Text segment ->
We’ve all heard of Osteoarthritis or OA for short but what can be done to help those who suffer and can massage be one part of the treatment approach?
What is OA?
Osteoarthritis is where a joint / joints become painful and inflamed due to the degeneration of healthy cartilage. OA is the most common type of arthritis with over 1 million adults in the UK consulting their GP each year with symptoms, according to The Royal College of General Practitioners estimates in 2006.
Clients who suffer from osteoarthritis say they feel persistent, deep pain and stiffness around at least one joint every day. Pain is exacerbated when a joint is not properly warmed up or has been overused.
Weight-bearing joints such as the knees and hips are most affected, but osteoarthritis may also be found among the distal joints of the fingers, wrists; neck and ankles.
The pain can be debilitating if it occurs in the knees or hips as these joint are weight bearing and essential to everyday movements such as walking.
We can’t stop the aging process and with it comes degenerative diseases such as OA although how much we suffer or not can be down to genetics,. Being over-weight stresses the joints causing inflammation along with hormonal imbalances, nutritional deficiencies, stress or an inflammatory diet.
Another factor can be muscular imbalance caused by prolonged sitting or repetitive movements that pull a joint out of alignment prematurely damaging the cartilage.
What can massage do?
Alongside medication for severe cases, massage can help relieve pain and reduce inflammatory responses. A research study done in 2010 by University of California showed that massage can lower the body’s production of the stress hormone cortisol, and boost production of serotonin, which, in turn, can improve mood. Additionally, massage can lower production of the neurotransmitter substance P, often linked to pain, and improves sleep as a result.
Working on muscular balance through massage and exercise therapy is key to relieving pain longer term and encouraging joint alignment. On the initial consultation we will go through all your pain symptoms and work out a plan that will be right for you. We are trained to look for what we call ‘contra-indications’ which means we will know if massage will be beneficial to you.
Chronic osteoarthritis responds well to massage as pain is relieved as the muscles surrounding the joints relax, releasing stiffness and allowing for better range of motion and mobility. Increased relaxation, decreased stress, and a sense of well-being are additional benefits of massage therapy.
If you do suffer with severe OA it might be an idea to consult your doctor or rheumatologist before booking a massage.

What the task requires ->
Using the text on osteoarthritis and massage, answer each question briefly.
(a) Which weight-bearing joints does the text say are most affected by osteoarthritis?
(b) Which university carried out the 2010 research study on massage?
(c) Whom does the text suggest consulting before booking a massage if you have severe osteoarthritis?
The records come from a separate source unrelated to the text.

Data excerpts:
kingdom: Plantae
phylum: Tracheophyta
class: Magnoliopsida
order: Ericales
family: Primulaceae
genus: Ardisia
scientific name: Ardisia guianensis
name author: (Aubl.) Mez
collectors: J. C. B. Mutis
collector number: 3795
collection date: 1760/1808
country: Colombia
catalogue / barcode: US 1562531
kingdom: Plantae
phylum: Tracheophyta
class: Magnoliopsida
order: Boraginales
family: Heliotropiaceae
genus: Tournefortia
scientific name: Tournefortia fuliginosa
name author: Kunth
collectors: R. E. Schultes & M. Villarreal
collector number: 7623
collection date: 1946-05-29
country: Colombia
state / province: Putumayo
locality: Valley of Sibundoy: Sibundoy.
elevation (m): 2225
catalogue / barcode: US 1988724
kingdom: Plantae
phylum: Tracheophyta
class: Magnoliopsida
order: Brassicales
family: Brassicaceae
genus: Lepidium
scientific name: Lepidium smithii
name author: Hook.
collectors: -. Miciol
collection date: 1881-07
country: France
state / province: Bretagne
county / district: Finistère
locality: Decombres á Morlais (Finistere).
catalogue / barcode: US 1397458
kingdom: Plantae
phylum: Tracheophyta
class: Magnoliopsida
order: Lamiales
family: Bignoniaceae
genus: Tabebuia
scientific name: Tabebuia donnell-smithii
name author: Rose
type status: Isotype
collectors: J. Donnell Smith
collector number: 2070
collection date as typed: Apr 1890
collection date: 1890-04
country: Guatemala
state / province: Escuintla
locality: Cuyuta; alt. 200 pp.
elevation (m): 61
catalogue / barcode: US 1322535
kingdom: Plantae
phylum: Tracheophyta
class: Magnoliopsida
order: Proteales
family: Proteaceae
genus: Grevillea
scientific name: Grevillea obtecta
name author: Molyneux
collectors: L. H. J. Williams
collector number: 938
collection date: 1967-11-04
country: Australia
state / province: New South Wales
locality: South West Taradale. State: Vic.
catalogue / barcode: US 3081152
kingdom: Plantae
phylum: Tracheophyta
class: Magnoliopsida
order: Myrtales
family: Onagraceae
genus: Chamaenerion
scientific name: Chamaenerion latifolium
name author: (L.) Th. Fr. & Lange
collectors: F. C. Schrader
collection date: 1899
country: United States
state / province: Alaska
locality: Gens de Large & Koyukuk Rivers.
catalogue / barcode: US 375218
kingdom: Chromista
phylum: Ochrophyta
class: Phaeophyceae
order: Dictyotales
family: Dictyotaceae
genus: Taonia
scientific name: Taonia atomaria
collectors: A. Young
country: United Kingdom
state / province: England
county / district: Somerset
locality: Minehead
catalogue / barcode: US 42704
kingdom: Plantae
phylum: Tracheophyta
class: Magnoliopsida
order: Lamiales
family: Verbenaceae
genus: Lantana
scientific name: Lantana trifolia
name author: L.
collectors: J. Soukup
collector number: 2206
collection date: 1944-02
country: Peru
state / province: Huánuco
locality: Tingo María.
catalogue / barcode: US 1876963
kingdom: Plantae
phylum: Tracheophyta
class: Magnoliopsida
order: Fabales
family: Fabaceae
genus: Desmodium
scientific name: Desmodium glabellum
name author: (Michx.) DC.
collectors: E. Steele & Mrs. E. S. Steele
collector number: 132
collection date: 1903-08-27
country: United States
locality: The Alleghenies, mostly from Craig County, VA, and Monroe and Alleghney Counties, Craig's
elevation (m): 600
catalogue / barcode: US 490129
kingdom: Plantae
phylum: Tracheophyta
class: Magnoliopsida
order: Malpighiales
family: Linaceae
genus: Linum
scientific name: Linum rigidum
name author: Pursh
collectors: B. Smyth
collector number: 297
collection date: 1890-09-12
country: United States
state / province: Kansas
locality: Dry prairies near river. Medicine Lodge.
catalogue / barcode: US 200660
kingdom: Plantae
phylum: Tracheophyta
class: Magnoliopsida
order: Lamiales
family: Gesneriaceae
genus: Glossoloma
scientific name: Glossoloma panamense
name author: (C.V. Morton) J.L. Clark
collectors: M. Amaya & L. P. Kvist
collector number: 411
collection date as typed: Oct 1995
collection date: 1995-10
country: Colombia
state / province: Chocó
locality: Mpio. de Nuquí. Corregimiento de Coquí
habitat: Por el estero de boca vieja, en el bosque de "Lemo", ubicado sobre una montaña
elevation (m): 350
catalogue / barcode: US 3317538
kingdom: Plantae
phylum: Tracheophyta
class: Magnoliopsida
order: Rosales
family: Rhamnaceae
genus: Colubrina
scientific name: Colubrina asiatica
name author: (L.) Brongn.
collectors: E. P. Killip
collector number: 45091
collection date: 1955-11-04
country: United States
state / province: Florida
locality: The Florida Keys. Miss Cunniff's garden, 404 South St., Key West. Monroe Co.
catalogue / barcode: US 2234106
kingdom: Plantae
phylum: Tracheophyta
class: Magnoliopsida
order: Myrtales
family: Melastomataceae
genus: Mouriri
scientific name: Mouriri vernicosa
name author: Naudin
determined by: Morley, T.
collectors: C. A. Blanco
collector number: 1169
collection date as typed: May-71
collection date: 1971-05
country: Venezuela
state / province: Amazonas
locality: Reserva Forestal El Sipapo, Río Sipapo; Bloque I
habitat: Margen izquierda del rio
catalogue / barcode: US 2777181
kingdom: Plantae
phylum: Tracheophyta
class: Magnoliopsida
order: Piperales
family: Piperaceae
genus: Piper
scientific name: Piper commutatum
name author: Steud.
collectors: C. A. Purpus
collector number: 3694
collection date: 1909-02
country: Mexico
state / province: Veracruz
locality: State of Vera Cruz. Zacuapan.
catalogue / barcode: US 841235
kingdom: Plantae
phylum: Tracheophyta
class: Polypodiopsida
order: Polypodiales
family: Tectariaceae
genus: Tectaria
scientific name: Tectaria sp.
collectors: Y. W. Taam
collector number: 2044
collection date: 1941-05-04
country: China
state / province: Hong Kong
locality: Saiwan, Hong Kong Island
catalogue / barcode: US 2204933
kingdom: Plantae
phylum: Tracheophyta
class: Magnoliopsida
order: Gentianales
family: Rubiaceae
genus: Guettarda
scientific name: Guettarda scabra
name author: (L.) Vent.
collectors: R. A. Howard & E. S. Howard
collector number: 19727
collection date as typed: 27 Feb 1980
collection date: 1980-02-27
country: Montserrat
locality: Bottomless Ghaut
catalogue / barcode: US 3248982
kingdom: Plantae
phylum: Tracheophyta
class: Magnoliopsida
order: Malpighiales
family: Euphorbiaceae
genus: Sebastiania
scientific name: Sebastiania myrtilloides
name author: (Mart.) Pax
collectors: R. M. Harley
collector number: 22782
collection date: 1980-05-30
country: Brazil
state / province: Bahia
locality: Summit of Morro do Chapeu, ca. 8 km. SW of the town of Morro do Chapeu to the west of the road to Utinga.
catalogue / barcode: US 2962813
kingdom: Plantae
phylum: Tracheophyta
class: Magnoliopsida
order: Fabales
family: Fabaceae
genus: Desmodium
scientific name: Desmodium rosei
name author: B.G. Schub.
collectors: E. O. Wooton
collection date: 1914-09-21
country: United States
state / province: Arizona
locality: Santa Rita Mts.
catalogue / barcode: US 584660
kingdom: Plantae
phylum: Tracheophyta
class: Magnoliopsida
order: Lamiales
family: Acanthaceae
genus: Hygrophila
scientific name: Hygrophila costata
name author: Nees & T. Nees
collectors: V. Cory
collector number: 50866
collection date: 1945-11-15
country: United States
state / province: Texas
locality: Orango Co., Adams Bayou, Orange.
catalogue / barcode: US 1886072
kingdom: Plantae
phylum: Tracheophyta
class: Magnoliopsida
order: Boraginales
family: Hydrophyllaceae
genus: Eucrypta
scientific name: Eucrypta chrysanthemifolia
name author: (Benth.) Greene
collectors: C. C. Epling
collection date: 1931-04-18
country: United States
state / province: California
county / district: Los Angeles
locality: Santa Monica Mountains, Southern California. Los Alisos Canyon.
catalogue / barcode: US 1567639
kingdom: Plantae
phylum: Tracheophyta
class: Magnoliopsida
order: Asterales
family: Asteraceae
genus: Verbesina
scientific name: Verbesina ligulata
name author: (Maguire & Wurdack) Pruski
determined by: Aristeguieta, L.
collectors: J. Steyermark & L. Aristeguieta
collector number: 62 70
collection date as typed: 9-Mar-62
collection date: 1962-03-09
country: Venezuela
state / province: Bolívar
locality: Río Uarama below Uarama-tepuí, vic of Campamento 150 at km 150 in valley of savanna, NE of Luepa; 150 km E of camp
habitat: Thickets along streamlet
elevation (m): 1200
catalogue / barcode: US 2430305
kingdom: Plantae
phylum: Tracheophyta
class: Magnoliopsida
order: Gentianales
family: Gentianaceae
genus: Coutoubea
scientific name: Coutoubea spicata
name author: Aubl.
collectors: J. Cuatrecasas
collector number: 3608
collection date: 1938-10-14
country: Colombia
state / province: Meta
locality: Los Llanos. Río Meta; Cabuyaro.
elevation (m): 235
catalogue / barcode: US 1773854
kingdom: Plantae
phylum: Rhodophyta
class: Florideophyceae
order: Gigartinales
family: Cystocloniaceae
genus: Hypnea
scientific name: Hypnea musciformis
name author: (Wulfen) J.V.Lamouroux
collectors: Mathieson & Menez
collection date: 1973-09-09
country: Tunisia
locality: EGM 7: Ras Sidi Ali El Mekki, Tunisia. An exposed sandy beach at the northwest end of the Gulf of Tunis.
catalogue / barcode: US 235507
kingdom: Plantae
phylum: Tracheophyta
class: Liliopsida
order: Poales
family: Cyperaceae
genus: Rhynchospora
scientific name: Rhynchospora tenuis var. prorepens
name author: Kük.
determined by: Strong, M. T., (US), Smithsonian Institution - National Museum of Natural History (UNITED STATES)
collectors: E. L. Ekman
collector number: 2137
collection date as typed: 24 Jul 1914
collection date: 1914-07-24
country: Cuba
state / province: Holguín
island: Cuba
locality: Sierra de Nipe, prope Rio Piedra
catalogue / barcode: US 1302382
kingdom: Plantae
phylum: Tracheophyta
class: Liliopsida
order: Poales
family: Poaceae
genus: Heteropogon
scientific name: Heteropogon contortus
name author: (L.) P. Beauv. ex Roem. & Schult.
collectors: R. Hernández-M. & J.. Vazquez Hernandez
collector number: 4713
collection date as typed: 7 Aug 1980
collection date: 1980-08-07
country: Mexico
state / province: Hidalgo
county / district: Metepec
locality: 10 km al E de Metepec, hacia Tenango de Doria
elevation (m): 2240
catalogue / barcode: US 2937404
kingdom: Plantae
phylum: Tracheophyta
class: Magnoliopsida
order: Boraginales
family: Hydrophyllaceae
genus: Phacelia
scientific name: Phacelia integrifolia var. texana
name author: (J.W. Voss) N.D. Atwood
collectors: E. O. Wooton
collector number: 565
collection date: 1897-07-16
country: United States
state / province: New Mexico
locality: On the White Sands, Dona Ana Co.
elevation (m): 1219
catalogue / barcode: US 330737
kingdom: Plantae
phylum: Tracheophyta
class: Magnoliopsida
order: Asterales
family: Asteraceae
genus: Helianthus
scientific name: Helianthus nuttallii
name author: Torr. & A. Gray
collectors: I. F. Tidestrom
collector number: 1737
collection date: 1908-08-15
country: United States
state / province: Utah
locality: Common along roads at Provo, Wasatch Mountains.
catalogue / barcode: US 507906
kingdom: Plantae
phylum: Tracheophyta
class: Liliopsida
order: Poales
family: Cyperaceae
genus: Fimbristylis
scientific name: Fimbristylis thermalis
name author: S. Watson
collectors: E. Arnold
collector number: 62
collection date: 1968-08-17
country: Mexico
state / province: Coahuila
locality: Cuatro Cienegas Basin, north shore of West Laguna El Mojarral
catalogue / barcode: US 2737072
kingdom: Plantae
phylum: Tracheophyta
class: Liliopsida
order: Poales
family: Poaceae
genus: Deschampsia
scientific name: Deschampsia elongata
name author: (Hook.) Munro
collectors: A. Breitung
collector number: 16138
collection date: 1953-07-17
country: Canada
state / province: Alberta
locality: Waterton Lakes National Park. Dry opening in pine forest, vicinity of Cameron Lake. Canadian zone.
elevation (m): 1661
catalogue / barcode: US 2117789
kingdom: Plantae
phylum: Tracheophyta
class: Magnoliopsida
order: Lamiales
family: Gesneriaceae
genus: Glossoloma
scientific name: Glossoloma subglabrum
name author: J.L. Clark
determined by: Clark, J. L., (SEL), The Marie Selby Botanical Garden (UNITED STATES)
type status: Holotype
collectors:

Expected answer ->
(a) The knees and hips.
(b) The University of California.
(c) Your doctor or rheumatologist.